======== Supplied material ========
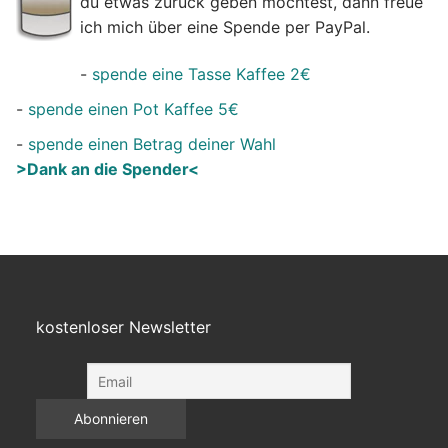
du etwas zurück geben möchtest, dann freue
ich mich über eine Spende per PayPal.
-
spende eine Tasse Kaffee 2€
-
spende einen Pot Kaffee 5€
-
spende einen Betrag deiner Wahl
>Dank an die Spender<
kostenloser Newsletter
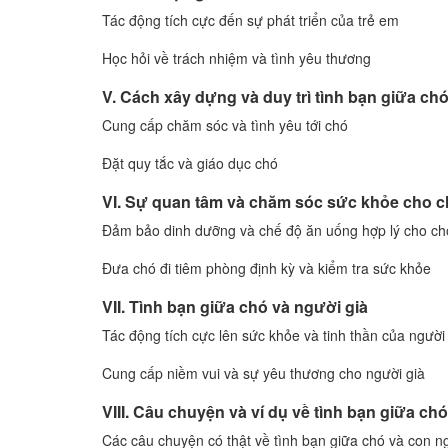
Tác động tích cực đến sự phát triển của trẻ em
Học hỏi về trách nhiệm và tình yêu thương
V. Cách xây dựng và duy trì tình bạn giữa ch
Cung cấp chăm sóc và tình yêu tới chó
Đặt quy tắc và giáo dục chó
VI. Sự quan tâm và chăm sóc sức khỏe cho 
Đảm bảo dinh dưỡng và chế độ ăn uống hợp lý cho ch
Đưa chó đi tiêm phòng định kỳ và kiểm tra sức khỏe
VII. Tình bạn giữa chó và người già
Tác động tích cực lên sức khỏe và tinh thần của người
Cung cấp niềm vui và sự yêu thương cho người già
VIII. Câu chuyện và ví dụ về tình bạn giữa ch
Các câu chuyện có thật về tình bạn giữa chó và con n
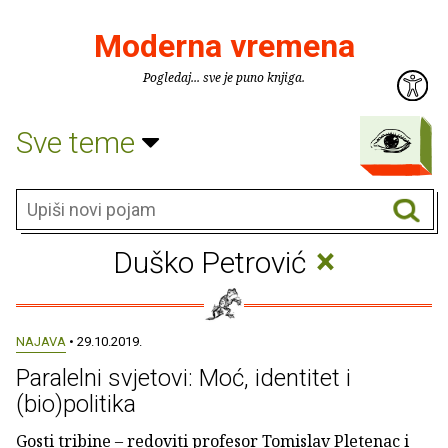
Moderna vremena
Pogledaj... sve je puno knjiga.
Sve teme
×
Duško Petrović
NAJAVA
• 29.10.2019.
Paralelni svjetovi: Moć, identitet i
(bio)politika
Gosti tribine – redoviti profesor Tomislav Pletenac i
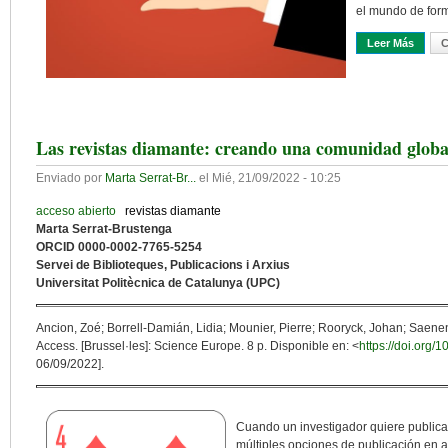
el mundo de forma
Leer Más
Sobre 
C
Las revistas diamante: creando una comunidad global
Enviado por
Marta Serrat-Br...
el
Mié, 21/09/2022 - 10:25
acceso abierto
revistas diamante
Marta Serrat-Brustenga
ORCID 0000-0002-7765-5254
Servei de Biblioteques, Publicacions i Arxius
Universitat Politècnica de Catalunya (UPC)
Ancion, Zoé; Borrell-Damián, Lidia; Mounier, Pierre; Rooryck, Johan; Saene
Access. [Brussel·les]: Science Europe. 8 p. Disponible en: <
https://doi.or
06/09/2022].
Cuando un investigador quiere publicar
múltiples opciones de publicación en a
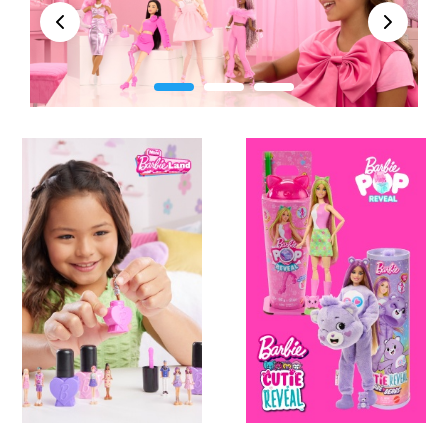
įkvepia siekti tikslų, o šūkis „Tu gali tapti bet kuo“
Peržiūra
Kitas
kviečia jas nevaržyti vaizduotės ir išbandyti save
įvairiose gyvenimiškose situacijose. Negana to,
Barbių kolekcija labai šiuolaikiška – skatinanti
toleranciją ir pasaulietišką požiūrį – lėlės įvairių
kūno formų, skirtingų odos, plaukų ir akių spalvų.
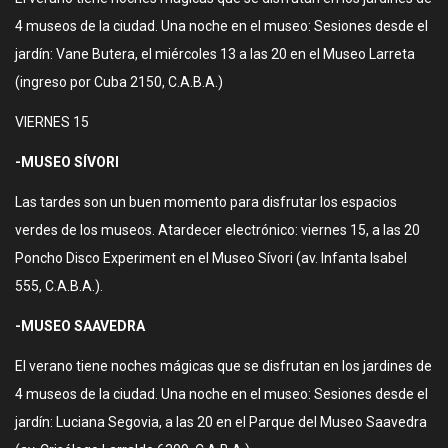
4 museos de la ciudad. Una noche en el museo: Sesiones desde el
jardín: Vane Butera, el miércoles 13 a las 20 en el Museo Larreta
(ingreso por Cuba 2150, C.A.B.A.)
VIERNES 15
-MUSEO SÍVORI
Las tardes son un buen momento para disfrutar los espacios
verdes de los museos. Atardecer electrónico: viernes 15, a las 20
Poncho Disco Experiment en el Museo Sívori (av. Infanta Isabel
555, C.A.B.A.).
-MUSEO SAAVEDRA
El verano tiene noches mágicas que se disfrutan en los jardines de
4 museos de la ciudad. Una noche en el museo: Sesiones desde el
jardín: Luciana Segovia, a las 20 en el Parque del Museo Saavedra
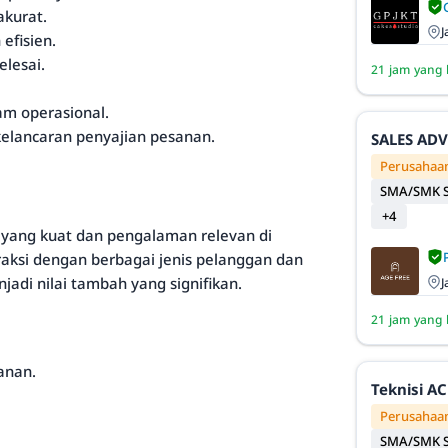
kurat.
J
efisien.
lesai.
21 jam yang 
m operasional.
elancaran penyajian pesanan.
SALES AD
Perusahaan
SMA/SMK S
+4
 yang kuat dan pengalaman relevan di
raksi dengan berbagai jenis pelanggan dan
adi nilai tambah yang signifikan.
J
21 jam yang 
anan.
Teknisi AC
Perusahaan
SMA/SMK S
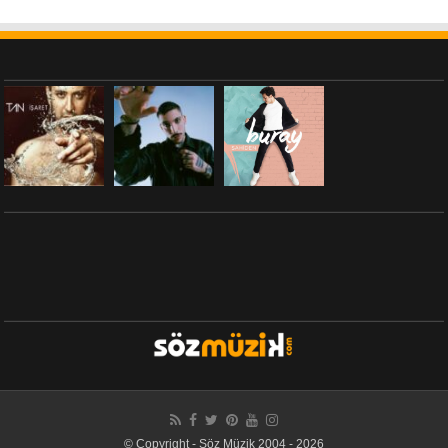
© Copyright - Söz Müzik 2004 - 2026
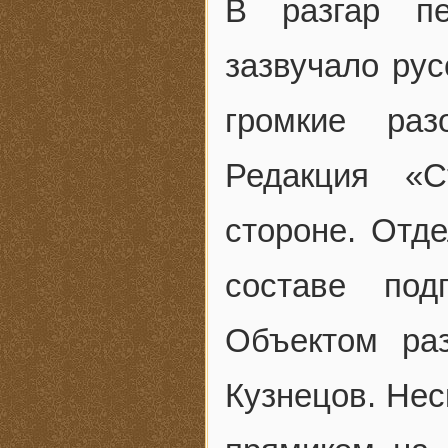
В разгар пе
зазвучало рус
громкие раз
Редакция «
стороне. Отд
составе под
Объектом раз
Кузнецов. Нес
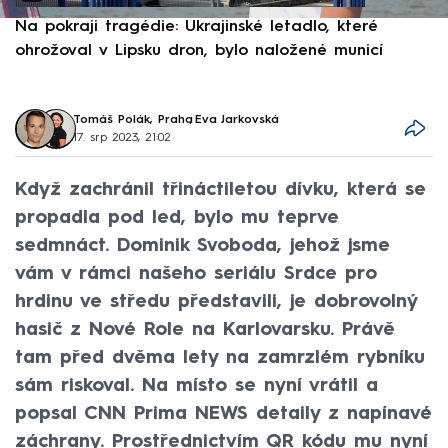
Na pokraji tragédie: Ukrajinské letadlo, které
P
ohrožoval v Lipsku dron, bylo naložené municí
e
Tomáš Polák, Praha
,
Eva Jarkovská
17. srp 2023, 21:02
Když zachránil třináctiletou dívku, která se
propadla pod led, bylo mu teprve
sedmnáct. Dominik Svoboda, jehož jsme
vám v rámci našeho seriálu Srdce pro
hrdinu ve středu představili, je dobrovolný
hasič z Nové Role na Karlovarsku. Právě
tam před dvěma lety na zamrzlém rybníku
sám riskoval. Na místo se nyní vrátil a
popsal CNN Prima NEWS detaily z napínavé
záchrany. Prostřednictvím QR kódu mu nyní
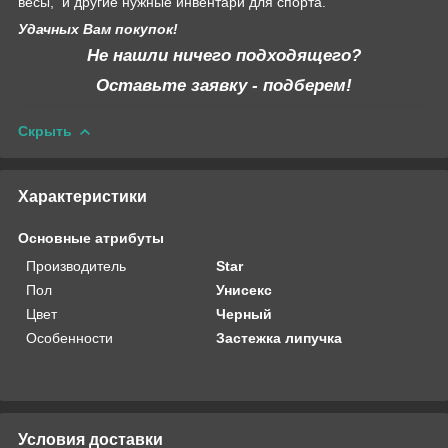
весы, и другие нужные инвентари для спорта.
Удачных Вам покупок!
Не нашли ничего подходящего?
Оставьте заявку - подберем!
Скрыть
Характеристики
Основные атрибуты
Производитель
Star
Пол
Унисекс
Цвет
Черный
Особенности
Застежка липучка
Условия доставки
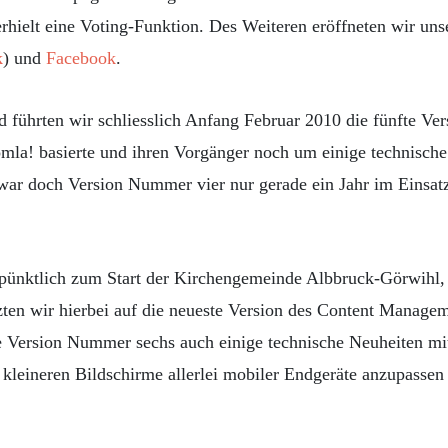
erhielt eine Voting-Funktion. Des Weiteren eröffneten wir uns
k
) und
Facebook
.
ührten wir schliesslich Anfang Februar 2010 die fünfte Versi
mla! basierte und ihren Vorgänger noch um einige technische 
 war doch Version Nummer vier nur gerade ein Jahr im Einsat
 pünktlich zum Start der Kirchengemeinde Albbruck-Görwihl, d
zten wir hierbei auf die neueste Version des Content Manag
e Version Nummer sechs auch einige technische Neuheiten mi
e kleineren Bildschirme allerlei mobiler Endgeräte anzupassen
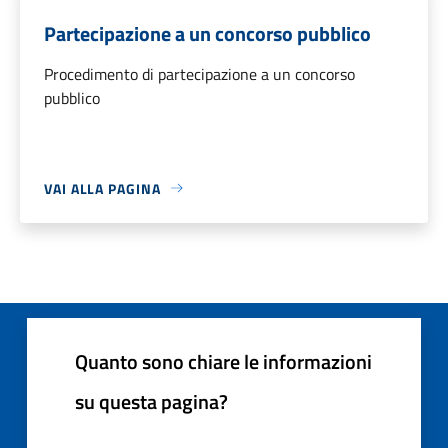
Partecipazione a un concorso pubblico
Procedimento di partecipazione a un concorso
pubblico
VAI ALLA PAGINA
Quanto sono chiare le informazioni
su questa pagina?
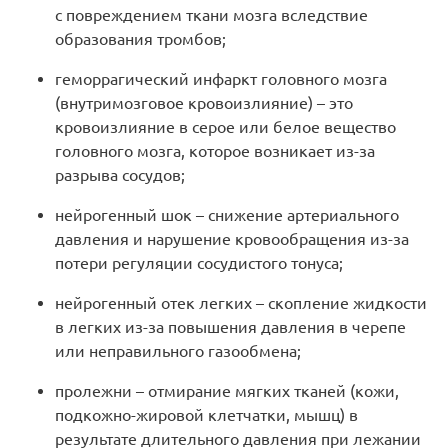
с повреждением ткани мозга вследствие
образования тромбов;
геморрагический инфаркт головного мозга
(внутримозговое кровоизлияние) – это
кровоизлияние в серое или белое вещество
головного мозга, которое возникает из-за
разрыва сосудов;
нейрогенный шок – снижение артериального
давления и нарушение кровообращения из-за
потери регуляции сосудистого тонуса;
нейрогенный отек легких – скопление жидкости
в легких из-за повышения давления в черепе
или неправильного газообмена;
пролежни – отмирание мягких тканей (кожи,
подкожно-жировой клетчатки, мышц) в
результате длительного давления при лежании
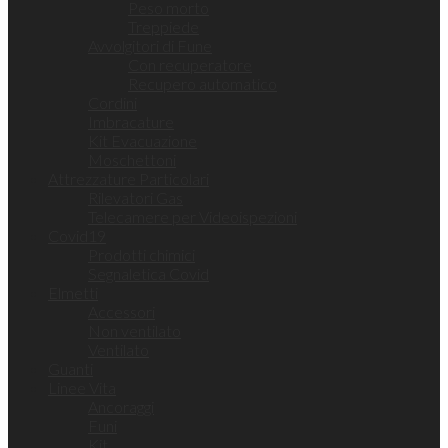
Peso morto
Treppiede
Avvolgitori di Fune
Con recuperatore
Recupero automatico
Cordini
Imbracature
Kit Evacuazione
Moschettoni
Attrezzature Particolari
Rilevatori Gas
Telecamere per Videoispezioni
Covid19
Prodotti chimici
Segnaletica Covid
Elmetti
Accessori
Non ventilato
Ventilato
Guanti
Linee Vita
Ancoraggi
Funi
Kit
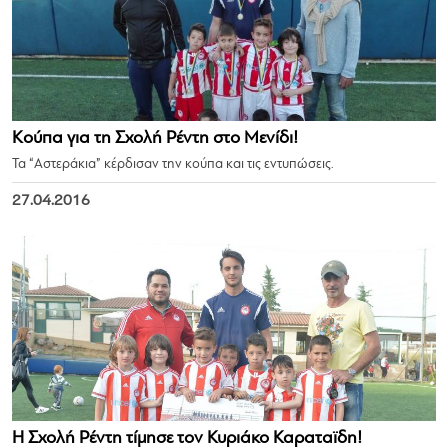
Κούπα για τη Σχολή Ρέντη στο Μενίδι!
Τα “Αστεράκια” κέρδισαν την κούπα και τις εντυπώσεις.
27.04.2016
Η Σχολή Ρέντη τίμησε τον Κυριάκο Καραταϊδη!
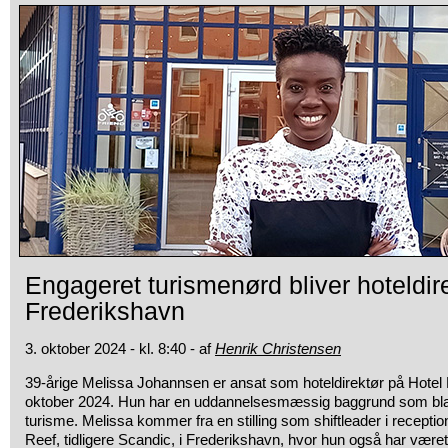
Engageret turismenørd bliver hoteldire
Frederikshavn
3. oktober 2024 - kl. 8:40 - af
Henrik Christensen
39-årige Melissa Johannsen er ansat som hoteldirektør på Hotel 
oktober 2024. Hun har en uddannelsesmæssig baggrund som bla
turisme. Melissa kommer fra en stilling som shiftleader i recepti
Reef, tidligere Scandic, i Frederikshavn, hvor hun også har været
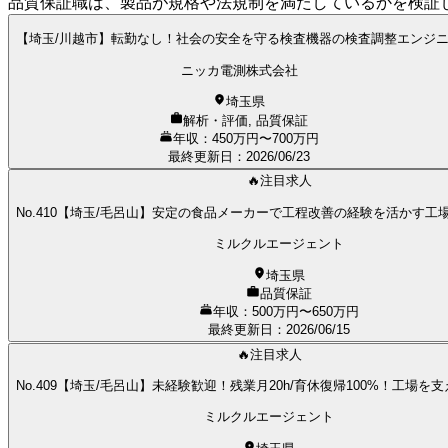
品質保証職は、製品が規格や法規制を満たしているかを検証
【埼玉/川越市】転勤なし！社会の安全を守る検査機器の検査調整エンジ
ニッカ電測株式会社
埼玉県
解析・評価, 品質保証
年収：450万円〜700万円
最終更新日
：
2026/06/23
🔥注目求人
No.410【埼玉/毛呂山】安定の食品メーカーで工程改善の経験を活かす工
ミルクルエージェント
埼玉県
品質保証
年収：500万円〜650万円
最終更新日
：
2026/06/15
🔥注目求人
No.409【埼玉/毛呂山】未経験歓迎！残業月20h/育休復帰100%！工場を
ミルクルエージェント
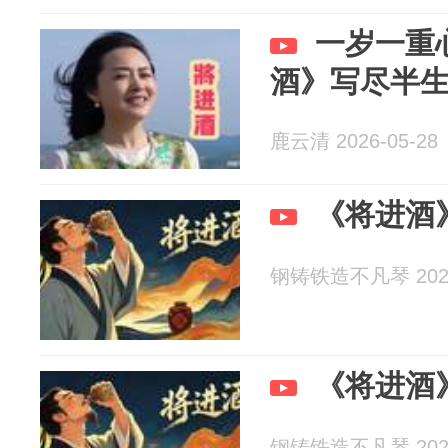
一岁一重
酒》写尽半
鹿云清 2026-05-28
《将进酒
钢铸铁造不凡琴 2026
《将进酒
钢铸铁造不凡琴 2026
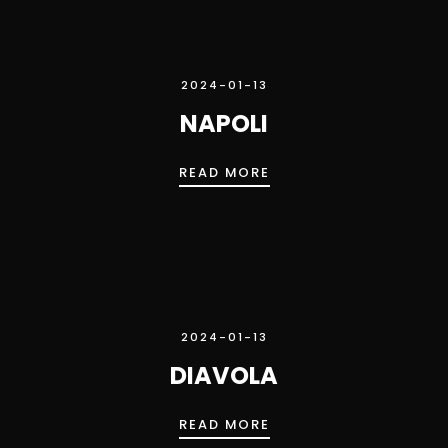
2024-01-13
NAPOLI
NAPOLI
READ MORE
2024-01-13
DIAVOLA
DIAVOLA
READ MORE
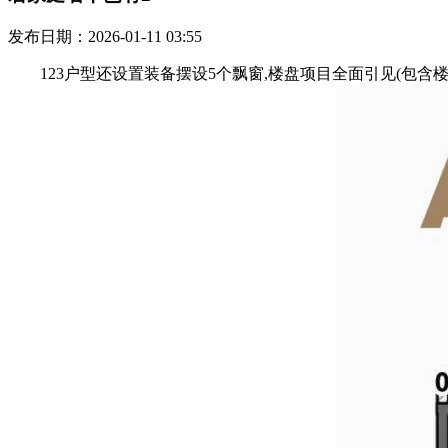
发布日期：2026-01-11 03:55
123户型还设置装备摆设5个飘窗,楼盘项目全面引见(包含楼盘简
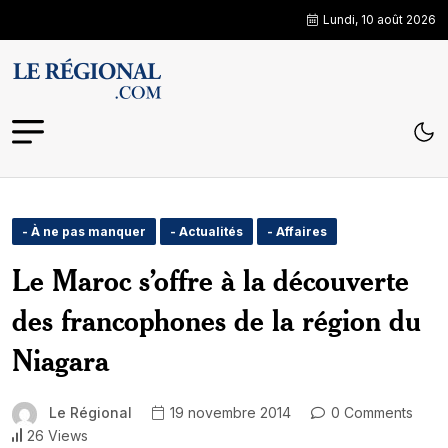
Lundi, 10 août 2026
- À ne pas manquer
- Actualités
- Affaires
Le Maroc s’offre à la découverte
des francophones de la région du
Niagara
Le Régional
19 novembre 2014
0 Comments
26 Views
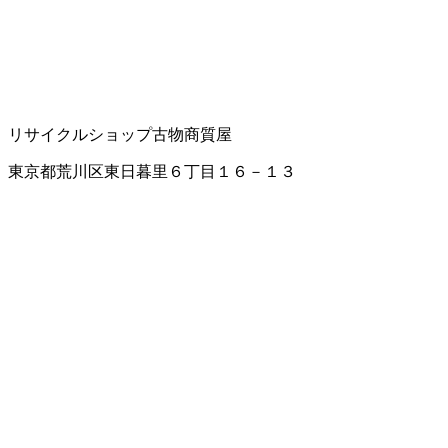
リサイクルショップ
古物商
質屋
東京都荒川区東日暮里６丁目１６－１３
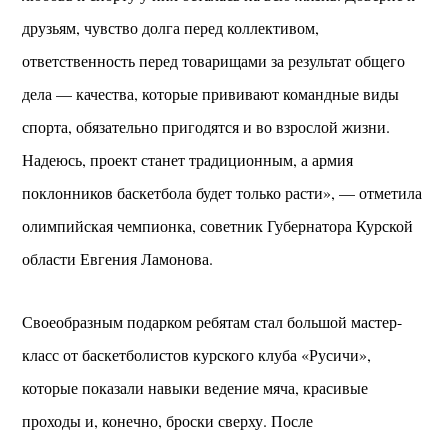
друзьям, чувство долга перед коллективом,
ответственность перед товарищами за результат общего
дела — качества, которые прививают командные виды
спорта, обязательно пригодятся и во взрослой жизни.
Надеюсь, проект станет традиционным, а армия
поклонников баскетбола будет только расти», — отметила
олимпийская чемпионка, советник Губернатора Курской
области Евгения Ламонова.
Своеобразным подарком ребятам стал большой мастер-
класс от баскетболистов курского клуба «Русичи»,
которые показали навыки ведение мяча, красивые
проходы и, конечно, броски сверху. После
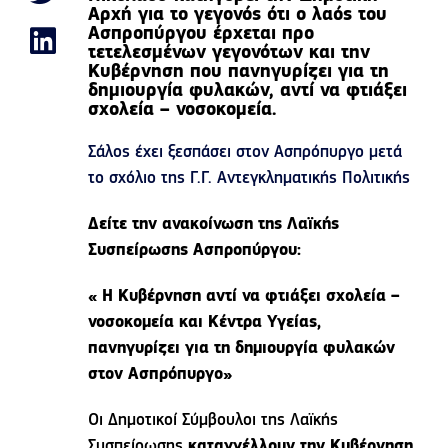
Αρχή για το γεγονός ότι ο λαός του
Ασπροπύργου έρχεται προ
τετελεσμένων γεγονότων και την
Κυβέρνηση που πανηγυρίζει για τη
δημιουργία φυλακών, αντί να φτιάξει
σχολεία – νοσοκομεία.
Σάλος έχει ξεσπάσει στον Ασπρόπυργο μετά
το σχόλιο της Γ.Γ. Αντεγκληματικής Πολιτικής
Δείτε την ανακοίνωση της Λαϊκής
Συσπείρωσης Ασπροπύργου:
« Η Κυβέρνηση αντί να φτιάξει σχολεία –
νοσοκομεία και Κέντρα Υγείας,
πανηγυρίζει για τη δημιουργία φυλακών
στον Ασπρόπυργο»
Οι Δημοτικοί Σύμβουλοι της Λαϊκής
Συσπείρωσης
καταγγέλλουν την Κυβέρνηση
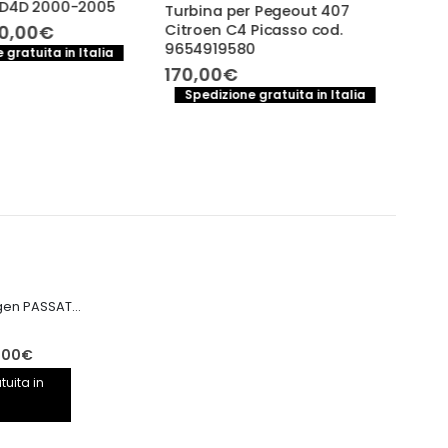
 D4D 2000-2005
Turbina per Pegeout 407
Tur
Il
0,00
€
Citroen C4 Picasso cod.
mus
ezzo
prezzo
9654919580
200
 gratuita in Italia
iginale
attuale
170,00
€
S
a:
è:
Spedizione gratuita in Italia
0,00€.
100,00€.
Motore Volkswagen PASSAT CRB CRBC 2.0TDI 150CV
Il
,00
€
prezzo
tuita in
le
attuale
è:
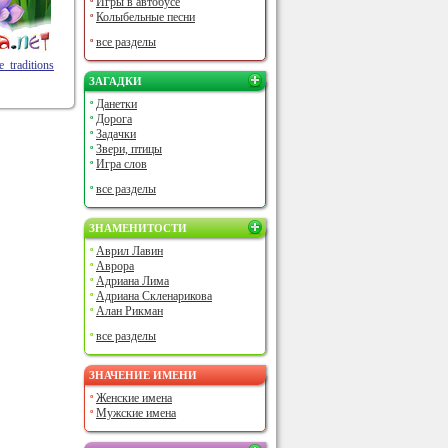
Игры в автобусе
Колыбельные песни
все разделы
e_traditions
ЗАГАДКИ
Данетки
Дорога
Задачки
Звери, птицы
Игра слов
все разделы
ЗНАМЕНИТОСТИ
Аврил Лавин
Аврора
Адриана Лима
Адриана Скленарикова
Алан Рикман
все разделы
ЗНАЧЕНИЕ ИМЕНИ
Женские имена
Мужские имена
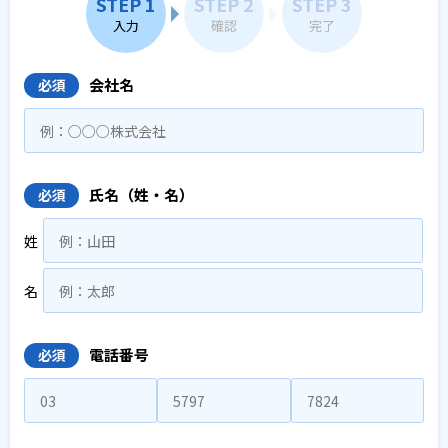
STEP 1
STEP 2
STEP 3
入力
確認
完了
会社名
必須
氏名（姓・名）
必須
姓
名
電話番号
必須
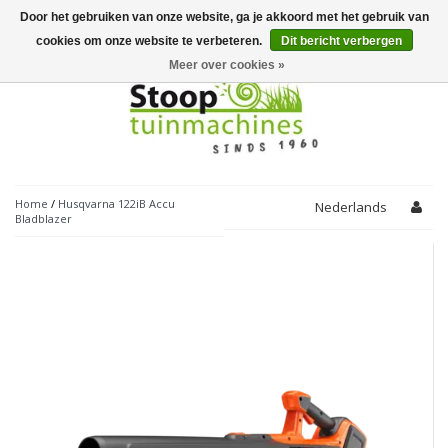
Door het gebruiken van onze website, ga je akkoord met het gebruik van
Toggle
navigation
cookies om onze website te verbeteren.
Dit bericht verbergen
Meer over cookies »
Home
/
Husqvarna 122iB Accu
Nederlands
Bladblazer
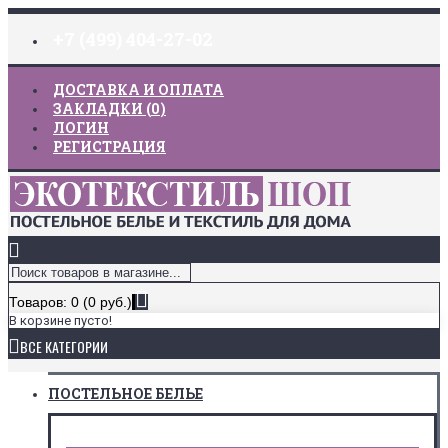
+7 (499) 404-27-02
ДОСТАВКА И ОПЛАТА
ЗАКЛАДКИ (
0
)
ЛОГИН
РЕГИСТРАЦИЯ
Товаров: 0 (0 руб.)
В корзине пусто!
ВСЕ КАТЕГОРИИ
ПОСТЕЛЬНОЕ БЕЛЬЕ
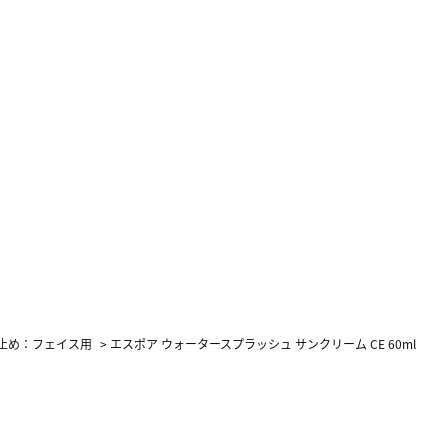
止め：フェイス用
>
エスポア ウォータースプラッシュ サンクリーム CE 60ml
========
(To do) Copy out, line for line, the portion of the items that opens with the line containing "įkvepia siekti tikslų, o" and closes with the line containing "kūno formų, skirtingų".

(Task solution)
įkvepia siekti tikslų, o šūkis „Tu gali tapti bet kuo“
Peržiūra
Kitas
kviečia jas nevaržyti vaizduotės ir išbandyti save
įvairiose gyvenimiškose situacijose. Negana to,
Barbių kolekcija labai šiuolaikiška – skatinanti
toleranciją ir pasaulietišką požiūrį – lėlės įvairių
kūno formų, skirtingų odos, plaukų ir akių spalvų.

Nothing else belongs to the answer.